Several plant-foods, taxonomically unrelated, independent of peach involvement, are implicated in LTP syndrome. Local symptoms should be evaluated as a risk marker for anaphylaxis because they are frequently associated with cofactor-dependent anaphylaxis. The association of these symptoms with pollinosis, especially plane tree pollinosis, could be part of this syndrome in our area.
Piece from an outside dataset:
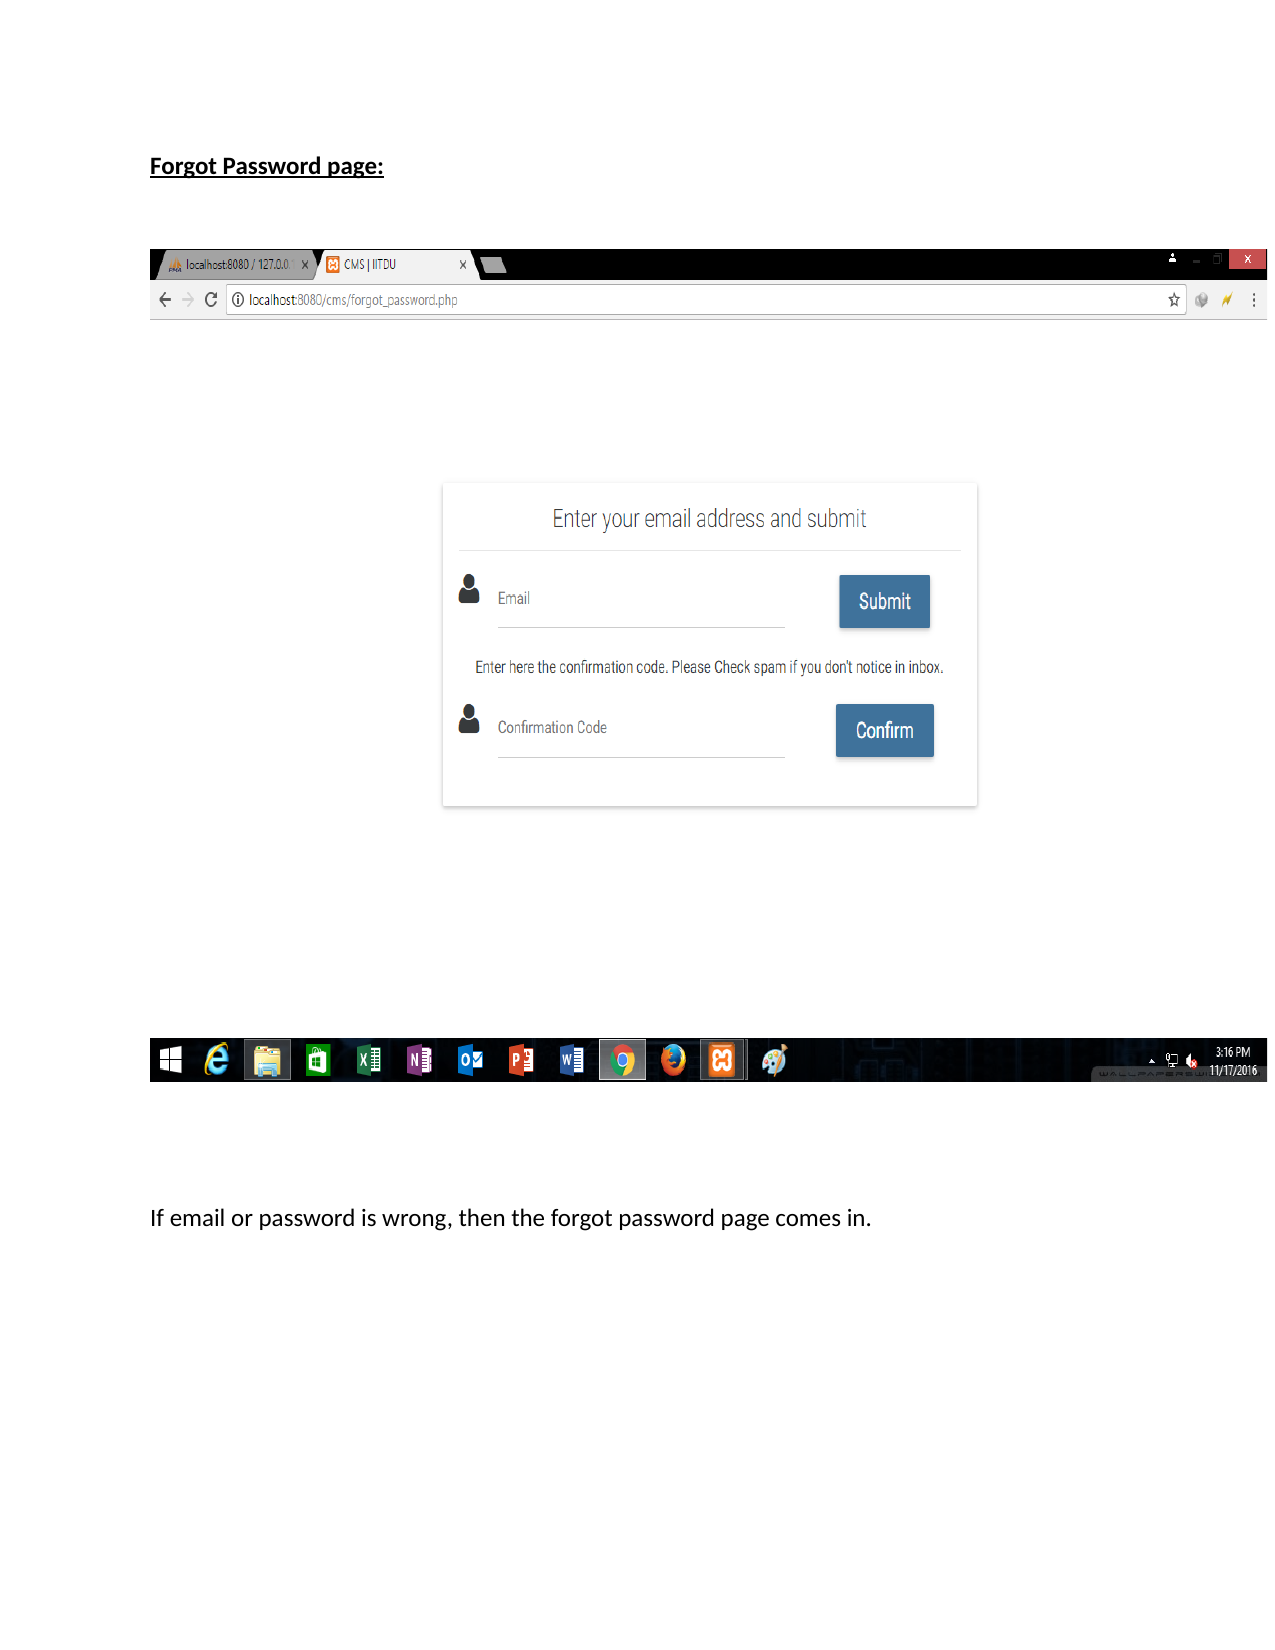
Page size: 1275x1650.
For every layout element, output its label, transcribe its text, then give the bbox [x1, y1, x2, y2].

text If email or password is wrong, then the forgot password page comes in. [150, 1202, 1125, 1232]
picture [150, 249, 1268, 1082]
text Forgot Password page: [150, 150, 1125, 181]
具有复杂临床表现的多种植物食物过敏是脂质转移蛋白(LTP)过敏患者的常见特征。成分分辨诊断允许诊断过敏原致敏谱。
我们旨在临床描述和描述 LTP 综合征患者的植物食物和花粉分子致敏谱。
根据测试的分子过敏原面板(Pru p 3(LTP)、Pru p 1(Bet v 1 样)、Pru p 4(丝状蛋白)和包含在 103 种过敏原成分的商业微阵列中的那些),招募了 45 名被诊断为对 LTP 但不对任何其他植物食物过敏原过敏的多植物食物过敏的患者。收集了 IgE 介导的食物过敏症状和花粉症。对植物食物和花粉组进行皮肤点刺试验,并评估了 Tri a 14 的特异性 IgE。
涉及局部和全身症状的异质植物食物组:口腔过敏综合征(75.6%)、荨麻疹(66.7%)、胃肠道疾病(55.6%)和过敏反应(75.6%),其中 32.4%为协同因子依赖性(非甾体抗炎药、运动)。所有测试的患者均对桃和 Pru p 3、Tri a 14 和微阵列中包含的一些 LTP 呈阳性。75.6%的患者被诊断为花粉症,具有广泛的花粉和花粉过敏谱。悬铃木和艾蒿是与 Pru p 3 统计学相关的花粉。
多种植物食物,分类上无关,与桃无关,与 LTP 综合征有关。局部症状应作为过敏反应的风险标志物进行评估,因为它们经常与协同因子依赖性过敏反应相关。这些症状与花粉症,特别是悬铃木花粉症的关联可能是我们地区该综合征的一部分。